Despite bragging that they had proposed and supported “new insurance market rules and consumer protections to achieve universal coverage, remove restrictions on preexisting conditions,” insurers across the country are preparing to suspend child-only insurance plans “rather than comply with a new federal healthcare law that bars them from rejecting youngsters with preexisting medical conditions.” Insurers had first challenged the law’s pre-existing requirements in March, insisting that the provision would increase premiums and was not required by the law. Pressed by HHS Secretary Kathleen Sebelius, however, AHIP, the industry’s lobby, eventually relented. Karen Ignagni issued a letter promising to “fully comply with [the] regulations.”

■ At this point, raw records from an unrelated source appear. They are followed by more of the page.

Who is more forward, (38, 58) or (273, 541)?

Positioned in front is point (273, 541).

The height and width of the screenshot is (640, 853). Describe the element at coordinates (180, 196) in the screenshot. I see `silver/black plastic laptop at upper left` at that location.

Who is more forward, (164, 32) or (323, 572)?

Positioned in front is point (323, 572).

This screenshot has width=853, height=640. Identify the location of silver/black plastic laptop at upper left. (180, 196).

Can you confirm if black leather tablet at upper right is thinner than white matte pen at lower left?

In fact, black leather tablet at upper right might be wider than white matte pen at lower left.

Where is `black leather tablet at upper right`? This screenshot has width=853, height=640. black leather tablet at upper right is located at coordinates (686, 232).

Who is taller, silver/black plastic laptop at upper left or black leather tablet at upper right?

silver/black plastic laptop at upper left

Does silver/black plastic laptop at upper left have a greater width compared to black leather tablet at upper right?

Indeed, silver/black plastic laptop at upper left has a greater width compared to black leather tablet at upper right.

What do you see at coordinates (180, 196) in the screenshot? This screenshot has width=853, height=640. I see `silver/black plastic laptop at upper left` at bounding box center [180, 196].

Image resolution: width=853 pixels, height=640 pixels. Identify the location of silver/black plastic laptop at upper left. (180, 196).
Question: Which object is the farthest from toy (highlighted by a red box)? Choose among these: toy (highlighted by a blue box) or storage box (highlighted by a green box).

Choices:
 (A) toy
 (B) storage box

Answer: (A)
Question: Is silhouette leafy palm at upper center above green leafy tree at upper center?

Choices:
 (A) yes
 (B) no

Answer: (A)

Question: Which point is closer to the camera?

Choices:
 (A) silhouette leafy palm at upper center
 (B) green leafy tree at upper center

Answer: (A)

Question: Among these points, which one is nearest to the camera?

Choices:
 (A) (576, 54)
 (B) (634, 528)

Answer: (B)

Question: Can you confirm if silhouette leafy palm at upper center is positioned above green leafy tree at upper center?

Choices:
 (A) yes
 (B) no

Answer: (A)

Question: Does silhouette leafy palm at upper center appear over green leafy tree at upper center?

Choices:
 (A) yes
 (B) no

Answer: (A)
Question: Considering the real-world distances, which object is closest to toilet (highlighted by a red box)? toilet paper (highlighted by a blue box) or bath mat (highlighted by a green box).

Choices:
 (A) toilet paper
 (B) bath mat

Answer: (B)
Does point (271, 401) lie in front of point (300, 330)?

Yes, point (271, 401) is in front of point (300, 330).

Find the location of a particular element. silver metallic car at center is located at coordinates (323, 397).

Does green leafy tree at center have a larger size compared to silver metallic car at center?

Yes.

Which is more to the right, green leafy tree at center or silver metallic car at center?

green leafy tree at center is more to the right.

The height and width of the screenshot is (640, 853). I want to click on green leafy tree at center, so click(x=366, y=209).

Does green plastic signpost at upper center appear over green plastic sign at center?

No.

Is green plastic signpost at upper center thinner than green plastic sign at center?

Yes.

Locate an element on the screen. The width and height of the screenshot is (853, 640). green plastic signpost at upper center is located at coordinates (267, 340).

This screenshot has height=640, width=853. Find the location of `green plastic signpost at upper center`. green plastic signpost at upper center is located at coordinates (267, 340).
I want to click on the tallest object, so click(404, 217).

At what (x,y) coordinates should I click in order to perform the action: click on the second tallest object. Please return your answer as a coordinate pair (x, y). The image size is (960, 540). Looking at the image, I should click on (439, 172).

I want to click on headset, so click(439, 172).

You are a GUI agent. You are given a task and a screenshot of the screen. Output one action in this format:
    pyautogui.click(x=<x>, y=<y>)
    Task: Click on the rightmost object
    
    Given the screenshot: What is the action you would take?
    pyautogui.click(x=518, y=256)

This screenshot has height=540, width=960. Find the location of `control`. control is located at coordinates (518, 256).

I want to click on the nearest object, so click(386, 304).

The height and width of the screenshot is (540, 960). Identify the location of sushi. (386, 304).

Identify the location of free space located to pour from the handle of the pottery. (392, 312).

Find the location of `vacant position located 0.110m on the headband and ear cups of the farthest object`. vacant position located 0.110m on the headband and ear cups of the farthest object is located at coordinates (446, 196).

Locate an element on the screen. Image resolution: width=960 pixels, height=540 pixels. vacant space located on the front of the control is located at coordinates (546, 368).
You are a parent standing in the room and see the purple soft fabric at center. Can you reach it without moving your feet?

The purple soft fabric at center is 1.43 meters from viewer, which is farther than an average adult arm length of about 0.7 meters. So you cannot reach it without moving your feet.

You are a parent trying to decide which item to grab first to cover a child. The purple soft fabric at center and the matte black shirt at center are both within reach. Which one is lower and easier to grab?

But that has not been the case. Some insurers began pulling out of the market even after the administration tried to alleviate concerns of adverse selection by establishing a defined enrollment period, and now many others are following suit. The Wall Street Journal:
“The new federal rules required guaranteed-issue coverage for individuals under 19 without regard to affordability,” said Matt Wiggin, an Aetna spokesman. “So folks seeking coverage would be those who need immediate services for high-cost conditions.” […]
Golden Rule also recently discontinued the sale of policies to children individually. “Given current health-insurance market dynamics and regulations, it is necessary to require a parent to be on a policy in the same manner as is required on an employer group plan,” said Ellen Laden, a spokeswoman. “We continue to believe that regulations can be structured that will enable child-only plans to be offered and we are working toward that goal.”
Addressing bloggers on a call yesterday, Nancy-Ann DeParle — Director of the White House Office of Health Reform — implied that there is nothing else the administration can do to prevent issuers from leaving the market. “Our response is one of disappointment and displeasure,” DeParle said. “I think the important thing to remember is that families will have more options now than they did before. And the family policy — which is a more desirable form of coverage and what most children get — they can’t be discriminated against. So going forward, if you’re getting a family policy you can’t have an insurer say, ‘we’ll cover your family except for the child who has a heart murmor. And there is also expansions of the CHIP program and other ways this law makes children’s coverage more affordable and more accessible overall.”
Peter Harbage, a health care policy consultant, agrees. He told me that there is little else the White House could have done, outside of limiting benefits, allowing insurers to increase premiums, or making the application process somehow more complicated — in other words, allowing issuers to throw children under the bus. Moving forward, the administration will have to focus on enrolling eligible children into Medicaid, CHIP, and possibly the new high risk insurance pool programs, he says.
But given the political context, this is also an opportunity for the plans to reiterate the importance of the mandate. They may be hesitant to dramatically increase premiums for fear of being excluded from the exchanges, but weakening support for the law is not entirely without benefit.